But Marti is now dry, dry, dry and has re-invented his singing career and a successful stage one too thanks to a stunning singing voice with a twist of Jack Nicholson style demonic dash that also landed him the lead role in the Witches of Eastwick musical.

Jekyll and Hyde is based on the Victorian Gothic novella of Robert Louis Stephenson which explores the concept of split personality. The stage show is similarly bipolar – an odd mix of all-singing-all-dancing stage musical with bloodthirsty murder.

Pellow draws on musical experience brimming with bags of hit singles, including the 15-week number one Love is All Around from the Four Weddings and a Funeral movie.

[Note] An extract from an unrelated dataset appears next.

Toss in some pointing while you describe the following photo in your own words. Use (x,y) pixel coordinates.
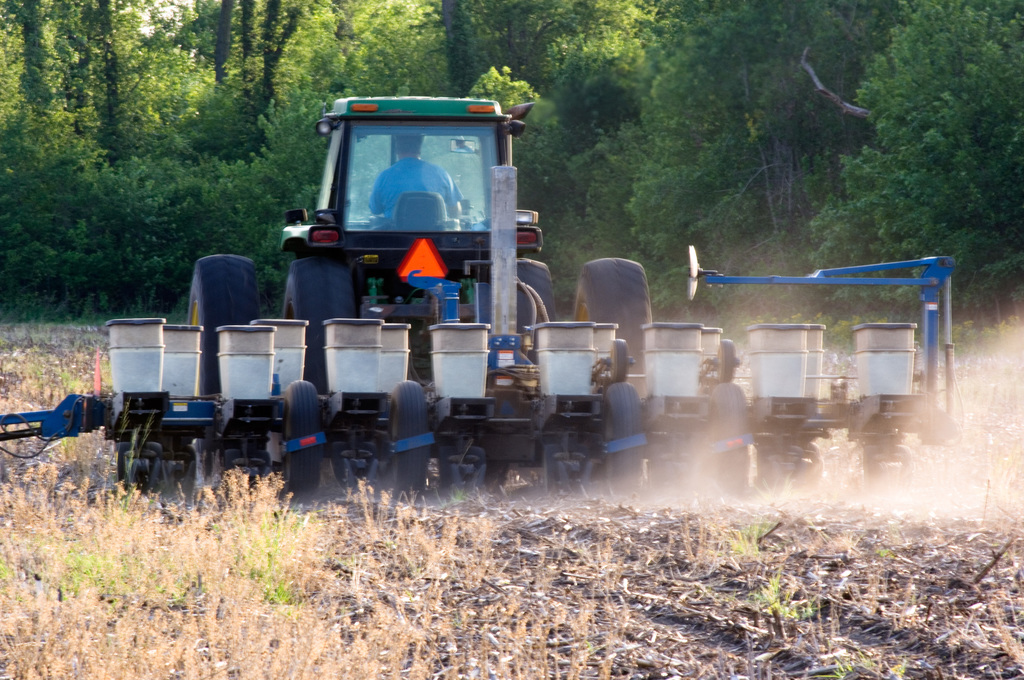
In the image in the center (426,256), we can see one tractor (456,241). In the tractor (400,225), we can see one person (394,176) is sitting. Back of the tractor (381,246), we can see containers (688,343), tires (630,343), rods (510,325) and a few other objects (483,299). In the background (46,21) we can see trees (273,37) and grass (255,672).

This show is more six funerals and an unfulfilled engagement as the good doctor Henry dabbles with chemistry to unleash the killer 'hyding' inside him.

The first dalliance with the dark side is ushered in by the show's best known song This is the Moment delivered brilliantly by Pellow with power and passion, whose performance drew a standing ovation at the end.

Love and sex is all around, with his engagement to Emma Carew and a flirtatious and fatal fling with prostitute Lucy Harris as the tortured hero/villain flits between his two lives and two women.

Sabrina Carter as fun-loving Lucy has a rich voice best shown in her solo Someone Like You, while soprano Sarah Earnshaw as fiancee Emma particularly impressed in her duet with the doctor Take Me As I am.

The dialogue seemed a little stilted at times compared with the slickness of the music and production, while the 'horror' was a bit wooden and staged. But people came out to enjoy a musical - which runs until Saturday - not to be scared wit, wit, witless.